Circuit design text data

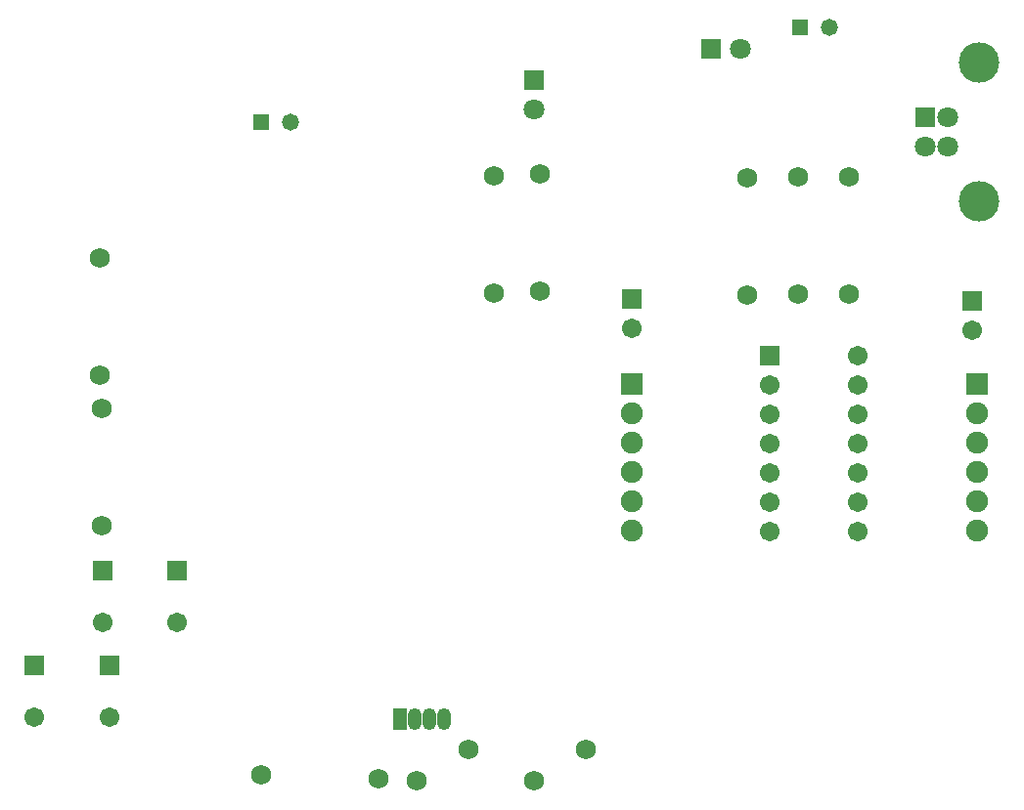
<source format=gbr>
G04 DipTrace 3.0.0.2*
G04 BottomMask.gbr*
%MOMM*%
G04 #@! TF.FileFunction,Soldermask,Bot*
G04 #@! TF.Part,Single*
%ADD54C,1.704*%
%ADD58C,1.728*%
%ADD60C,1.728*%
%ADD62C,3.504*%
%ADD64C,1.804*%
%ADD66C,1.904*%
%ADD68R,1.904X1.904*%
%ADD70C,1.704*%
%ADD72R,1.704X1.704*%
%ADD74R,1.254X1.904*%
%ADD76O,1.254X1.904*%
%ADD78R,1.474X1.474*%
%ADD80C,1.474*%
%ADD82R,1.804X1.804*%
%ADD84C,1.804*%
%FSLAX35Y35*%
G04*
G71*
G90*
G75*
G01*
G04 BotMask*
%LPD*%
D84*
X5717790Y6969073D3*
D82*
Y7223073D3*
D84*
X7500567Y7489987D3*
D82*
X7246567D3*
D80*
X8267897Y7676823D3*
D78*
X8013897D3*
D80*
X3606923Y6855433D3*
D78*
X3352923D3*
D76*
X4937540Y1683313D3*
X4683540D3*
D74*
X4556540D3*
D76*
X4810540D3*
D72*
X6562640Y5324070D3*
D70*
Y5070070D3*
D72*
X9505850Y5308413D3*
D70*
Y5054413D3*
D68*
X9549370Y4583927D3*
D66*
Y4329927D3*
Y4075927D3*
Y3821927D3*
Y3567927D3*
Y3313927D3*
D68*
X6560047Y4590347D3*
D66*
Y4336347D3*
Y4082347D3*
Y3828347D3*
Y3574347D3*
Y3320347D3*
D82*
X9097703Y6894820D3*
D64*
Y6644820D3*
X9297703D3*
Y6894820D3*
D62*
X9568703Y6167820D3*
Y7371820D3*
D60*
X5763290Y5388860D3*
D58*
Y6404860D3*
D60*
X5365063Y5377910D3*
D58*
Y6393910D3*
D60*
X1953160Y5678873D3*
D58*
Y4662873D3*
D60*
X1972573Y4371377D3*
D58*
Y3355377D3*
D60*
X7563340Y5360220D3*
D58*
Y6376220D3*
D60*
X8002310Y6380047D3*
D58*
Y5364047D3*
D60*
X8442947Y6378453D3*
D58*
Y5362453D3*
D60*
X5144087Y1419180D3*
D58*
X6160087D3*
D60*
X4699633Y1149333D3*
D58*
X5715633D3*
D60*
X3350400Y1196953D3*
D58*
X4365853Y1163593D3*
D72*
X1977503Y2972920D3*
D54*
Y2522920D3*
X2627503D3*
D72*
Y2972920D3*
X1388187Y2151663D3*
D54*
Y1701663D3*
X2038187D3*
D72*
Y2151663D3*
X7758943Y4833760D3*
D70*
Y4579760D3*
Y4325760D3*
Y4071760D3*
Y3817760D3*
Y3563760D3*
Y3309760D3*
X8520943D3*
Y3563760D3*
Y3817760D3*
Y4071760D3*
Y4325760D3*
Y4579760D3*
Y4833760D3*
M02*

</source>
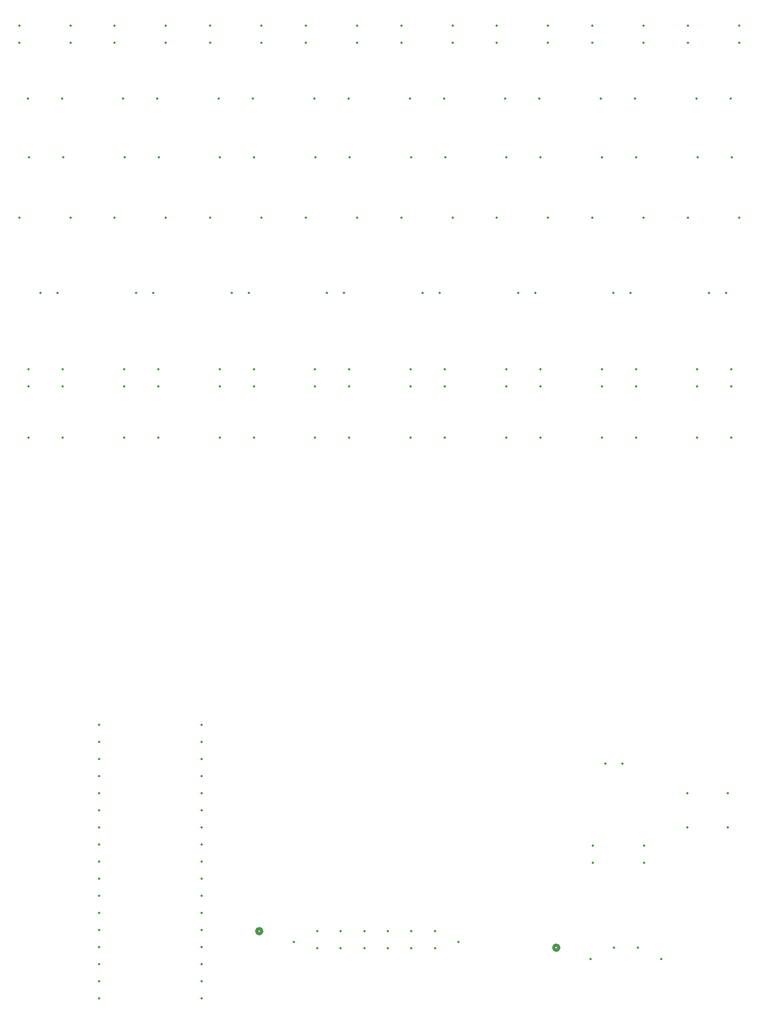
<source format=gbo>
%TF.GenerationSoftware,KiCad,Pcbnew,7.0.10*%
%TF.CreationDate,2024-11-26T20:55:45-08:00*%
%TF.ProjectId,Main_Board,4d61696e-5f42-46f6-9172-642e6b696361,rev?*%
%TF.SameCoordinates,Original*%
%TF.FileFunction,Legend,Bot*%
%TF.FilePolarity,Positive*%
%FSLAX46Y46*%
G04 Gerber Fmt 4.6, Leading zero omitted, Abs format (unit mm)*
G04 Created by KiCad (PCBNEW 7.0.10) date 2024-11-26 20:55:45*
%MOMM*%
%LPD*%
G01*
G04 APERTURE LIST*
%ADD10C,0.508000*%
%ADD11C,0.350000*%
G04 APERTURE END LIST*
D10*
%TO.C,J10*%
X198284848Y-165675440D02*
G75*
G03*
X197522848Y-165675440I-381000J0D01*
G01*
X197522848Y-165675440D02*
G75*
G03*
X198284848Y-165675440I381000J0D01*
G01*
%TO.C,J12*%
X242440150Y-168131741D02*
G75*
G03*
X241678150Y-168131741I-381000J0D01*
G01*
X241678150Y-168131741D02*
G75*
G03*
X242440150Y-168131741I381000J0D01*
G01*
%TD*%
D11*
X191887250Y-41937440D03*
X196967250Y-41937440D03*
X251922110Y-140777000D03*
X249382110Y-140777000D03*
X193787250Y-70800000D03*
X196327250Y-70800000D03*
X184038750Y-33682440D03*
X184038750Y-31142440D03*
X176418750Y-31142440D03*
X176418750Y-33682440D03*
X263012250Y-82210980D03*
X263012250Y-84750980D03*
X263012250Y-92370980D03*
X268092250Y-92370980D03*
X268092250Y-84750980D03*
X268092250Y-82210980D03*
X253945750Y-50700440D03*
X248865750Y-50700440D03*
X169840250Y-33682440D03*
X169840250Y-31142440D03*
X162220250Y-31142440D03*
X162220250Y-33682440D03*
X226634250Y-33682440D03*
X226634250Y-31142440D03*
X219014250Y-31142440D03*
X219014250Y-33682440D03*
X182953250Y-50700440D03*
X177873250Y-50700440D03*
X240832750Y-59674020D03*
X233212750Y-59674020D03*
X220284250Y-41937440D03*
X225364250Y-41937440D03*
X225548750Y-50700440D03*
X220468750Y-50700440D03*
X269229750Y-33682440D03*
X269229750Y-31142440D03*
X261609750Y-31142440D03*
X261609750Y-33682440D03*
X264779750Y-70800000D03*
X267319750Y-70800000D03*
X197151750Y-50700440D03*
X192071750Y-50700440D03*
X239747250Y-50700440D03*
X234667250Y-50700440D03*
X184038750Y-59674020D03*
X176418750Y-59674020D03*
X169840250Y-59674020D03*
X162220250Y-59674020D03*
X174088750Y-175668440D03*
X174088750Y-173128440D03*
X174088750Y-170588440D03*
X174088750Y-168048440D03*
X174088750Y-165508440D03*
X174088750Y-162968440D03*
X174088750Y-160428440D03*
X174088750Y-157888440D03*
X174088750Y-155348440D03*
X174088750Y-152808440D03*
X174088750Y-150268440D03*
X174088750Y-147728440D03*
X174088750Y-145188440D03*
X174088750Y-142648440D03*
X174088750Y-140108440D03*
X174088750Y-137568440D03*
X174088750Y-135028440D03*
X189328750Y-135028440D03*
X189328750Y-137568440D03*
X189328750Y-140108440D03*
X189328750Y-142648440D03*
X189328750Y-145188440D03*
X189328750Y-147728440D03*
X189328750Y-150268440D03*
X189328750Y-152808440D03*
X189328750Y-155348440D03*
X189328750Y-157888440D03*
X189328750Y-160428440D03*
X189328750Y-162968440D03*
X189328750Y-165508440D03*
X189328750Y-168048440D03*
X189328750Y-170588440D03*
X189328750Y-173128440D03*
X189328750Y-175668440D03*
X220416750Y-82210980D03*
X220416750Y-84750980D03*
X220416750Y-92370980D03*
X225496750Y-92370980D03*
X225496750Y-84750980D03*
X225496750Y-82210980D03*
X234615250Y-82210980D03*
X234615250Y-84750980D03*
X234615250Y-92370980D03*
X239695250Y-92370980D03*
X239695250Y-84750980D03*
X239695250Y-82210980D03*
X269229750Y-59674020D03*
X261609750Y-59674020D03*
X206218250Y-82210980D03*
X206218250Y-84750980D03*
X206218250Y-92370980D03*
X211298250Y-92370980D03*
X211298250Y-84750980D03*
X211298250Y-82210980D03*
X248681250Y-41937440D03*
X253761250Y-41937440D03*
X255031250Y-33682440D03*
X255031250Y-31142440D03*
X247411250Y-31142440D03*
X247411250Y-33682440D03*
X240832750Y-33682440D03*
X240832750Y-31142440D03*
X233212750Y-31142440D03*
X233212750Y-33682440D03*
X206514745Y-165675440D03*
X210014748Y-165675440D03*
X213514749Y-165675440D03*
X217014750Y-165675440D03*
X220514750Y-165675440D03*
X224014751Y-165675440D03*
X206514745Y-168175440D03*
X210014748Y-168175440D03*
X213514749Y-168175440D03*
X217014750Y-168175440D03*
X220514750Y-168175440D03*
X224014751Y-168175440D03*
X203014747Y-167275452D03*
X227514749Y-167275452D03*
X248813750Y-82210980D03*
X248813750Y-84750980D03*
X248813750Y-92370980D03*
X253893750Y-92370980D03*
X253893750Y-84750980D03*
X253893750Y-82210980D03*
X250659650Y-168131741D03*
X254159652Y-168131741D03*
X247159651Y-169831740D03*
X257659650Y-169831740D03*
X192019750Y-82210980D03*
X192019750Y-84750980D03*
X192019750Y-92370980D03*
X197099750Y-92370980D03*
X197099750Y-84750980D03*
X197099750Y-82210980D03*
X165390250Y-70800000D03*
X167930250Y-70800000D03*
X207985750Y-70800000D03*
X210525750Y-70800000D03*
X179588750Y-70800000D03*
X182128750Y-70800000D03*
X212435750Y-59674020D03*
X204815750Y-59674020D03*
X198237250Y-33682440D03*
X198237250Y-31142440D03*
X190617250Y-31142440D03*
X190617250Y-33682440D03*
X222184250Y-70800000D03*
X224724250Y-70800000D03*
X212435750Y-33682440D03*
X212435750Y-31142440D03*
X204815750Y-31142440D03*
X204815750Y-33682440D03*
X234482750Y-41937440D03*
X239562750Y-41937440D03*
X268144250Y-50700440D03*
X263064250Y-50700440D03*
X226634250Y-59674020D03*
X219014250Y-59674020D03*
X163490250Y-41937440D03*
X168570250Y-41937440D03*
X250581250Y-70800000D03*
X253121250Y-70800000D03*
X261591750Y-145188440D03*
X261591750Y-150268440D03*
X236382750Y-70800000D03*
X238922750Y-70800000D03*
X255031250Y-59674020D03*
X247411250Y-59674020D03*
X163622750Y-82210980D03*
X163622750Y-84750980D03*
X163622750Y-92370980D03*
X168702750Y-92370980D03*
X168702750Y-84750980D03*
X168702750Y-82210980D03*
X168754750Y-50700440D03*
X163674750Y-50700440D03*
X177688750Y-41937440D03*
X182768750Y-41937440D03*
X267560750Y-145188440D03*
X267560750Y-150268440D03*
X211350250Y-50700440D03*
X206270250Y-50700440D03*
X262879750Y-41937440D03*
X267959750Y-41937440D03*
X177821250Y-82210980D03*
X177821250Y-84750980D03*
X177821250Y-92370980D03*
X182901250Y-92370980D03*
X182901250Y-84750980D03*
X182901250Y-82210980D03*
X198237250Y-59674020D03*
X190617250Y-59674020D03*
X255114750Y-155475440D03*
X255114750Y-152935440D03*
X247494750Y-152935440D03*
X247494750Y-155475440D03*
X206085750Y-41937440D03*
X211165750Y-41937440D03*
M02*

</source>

• WHAT THIS TASK INVOLVES: In the data above, copy every line where the string "LIST" appears.

• ANSWER:
G04 APERTURE LIST*
G04 APERTURE END LIST*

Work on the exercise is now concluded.